第5章 研究所: 5-2 夢の中心

夢に関する調査を本格的に進めるにあたって、依然として核心に迫る情報を手にできてはいない。事件の捜査を通じて「夢」という要素が何度か姿を現してはいたが、その正体は曖昧なまま。夢現象が示す意味や根本的な原因は依然として霧に包まれており、まだほとんど解明できていなかった。


久保田探偵事務所での作戦会議が一段落し、夜も更けてきた頃、神崎と彩音は静まり返った事務所内でそれぞれの机に戻っていた。壁にかかった時計の針が音を立てて進む中、ふたりは互いに声をかけることもなく、思索に耽っていた。剛志が残した「夢を見せている“誰か”がいる」という言葉が、単なる比喩ではなく、何か具体的な存在を指しているのではないかという予感が、彼らの思考から離れなかった。


「今、我々が頼れる情報源というと……」と神崎が静かに呟いた。


「以前、私たちが使ったあの掲示板くらいでしょうか」と彩音は一瞬記憶をたぐるように沈黙した後、静かに口を開いた。


神崎は軽く頷いてからタブレットを手に取り、その画面を見つめながら、「“蛇の夢”を見ている人が、今もどこかにいるかもしれない」と静かに言葉を漏らした。


実際、剛志自身も事件の終息後もなお、断続的にその夢を見ていた。その内容は以前と同様に鮮明で、彼の精神状態や体調に特段の変化がないにもかかわらず、夢は周期的に訪れていた。このことは、現象が単なる記憶の反芻やストレスの産物ではなく、今なお外部から何らかの干渉を受けて継続的に発生している可能性を強く示唆していた。


二人はタブレットを使って掲示板にアクセスし、最新の投稿内容を一つひとつ丁寧に読み込んだ。以前に見たときと比べて、スレッドの更新頻度は明らかに上がっており、話題となっている“蛇の夢”に関する書き込みが各所で活発に交わされていた。夢の内容を考察するユーザーもいれば、他人の体験談に共鳴する形でコメントを残す者もいた。


「やっぱり広がってる……」と彩音が呟き、神崎が無言で頷く。


二人は新たな書き込みを行い、「夢について話を聞かせてくれる人」を募集した。謝礼を明記したことで反応は早く、数時間のうちに10名ほどから連絡があった。


調査の分担を決めた後、彩音と神崎は対象者たちへのインタビューを開始した。剛志も同行を申し出たが、「探偵としての領分」と説得され、代わりに謝礼の手配を担当することになった。


ヒアリングは、夢の内容、夢を見始めた時期、頻度、周囲に同様の体験者がいるかなど、項目を多角的に設けて行われた。
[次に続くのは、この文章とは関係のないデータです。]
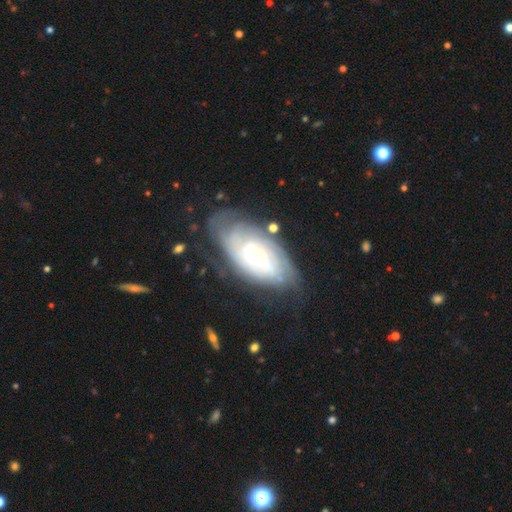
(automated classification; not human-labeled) A featured or disk galaxy (77%) with no bar (72%), tight (69%) spiral arms (89%) and a moderate central bulge (50%).

Vote fractions:
- Smooth or featured? featured or disk: 77% / smooth: 17% / star or artifact: 6%
- Edge-on disk? no: 93% / yes: 7%
- Bar? no: 72% / weak: 23% / strong: 5%
- Spiral arms? yes: 89% / no: 11%
- Spiral winding? tight: 69% / medium: 23% / loose: 8%
- Spiral arm count? can't tell: 54% / 2: 17% / 3: 11% / 4: 9% / more than 4: 6% / 1: 4%
- Bulge size? moderate: 50% / small: 43% / large: 5% / none: 1% / dominant: 1%
- Merging? none: 64% / minor disturbance: 23% / major disturbance: 11% / merger: 3%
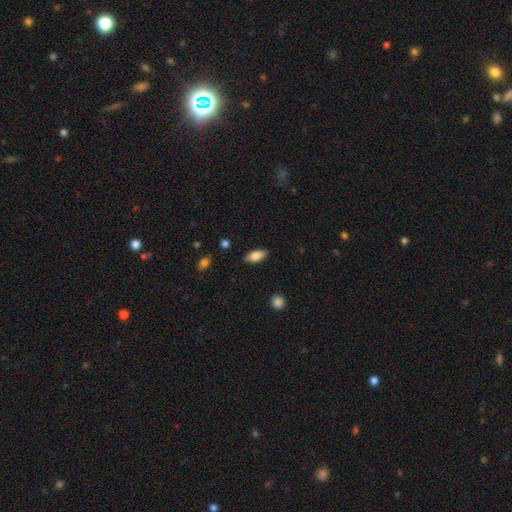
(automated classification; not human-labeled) Smooth or featured?
  - smooth: 80% *
  - featured or disk: 14%
  - star or artifact: 7%
How rounded?
  - in between: 88% *
  - cigar-shaped: 10%
  - round: 2%
Merging?
  - none: 87% *
  - minor disturbance: 10%
  - major disturbance: 2%
  - merger: 1%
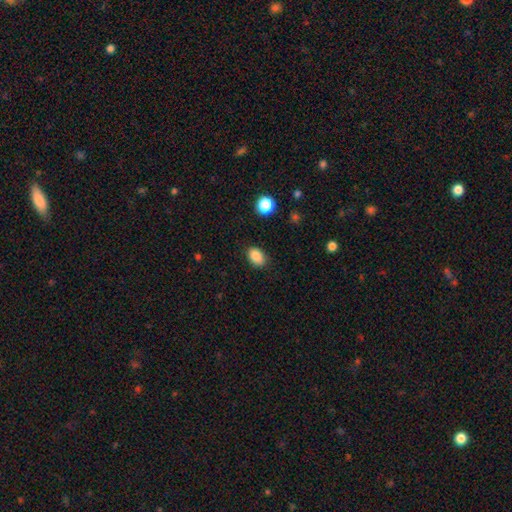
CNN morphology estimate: A smooth galaxy with no disk features (86%) that is in between round and cigar-shaped (82%).

Vote fractions:
- Smooth or featured? smooth: 86% / star or artifact: 9% / featured or disk: 5%
- How rounded? in between: 82% / round: 17% / cigar-shaped: 1%
- Merging? none: 83% / minor disturbance: 13% / major disturbance: 3% / merger: 1%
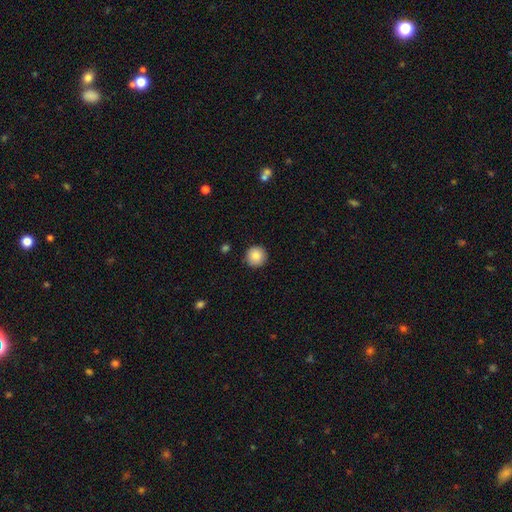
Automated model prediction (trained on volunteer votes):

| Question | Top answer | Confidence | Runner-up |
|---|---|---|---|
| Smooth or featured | smooth | 86% | star or artifact (8%) |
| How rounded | round | 95% | in between (4%) |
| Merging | none | 90% | minor disturbance (7%) |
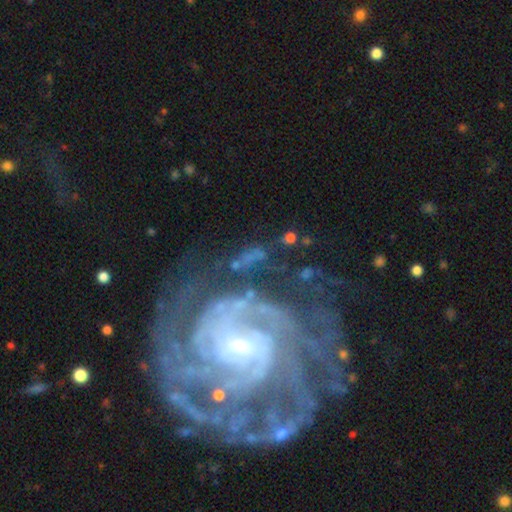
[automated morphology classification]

調査の結果は、神崎のタブレットに地図として整理された。


「これを見て」と神崎は彩音に画面を見せた。地図には赤、橙、黄色のマーカーが都市全体に点在しており、夢を見始めたタイミングに応じたグラデーションが形成されていた。その中には剛志や翔太の情報も存在している。


「夢を見始めたのが早い人を赤、遅い人を黄色にしてプロットした。見る限り……」


「中心から波紋のように広がってる」と彩音が指摘した。


「そう。この一点を中心に伝播しているように思えるんだ。まるで伝染病だ」


「中心は……どこ?」


神崎は画面を拡大し、マーカーが最も密集している地点を指し示した。


「ここ。地図上では山間部になってる。特に何かがあるわけでもない」


「衛星写真は?」


「木しか映っていない。あとは送電用か何かの鉄塔が立っているな。ただちょっとした不自然さがあるようにも見える」


彩音は疑念を口にした。「衛星画像が加工されてるってことですか?そんなこと、簡単にはできないはず……」


「その通り。でも、だからこそ気になる。行って確認するしかない」


そういうと神崎は煙草を吸いにベランダに出ていった。


彩音は画面中央の灰色がかった山の風景を見つめながら、静かに頷いた。


都市の構造に組み込まれることなく、そこだけがぽっかりと地図の中で浮いているかのような違和感。


それは、外界から切り離されたように、ただ“そこにある”という事実だけを主張していた。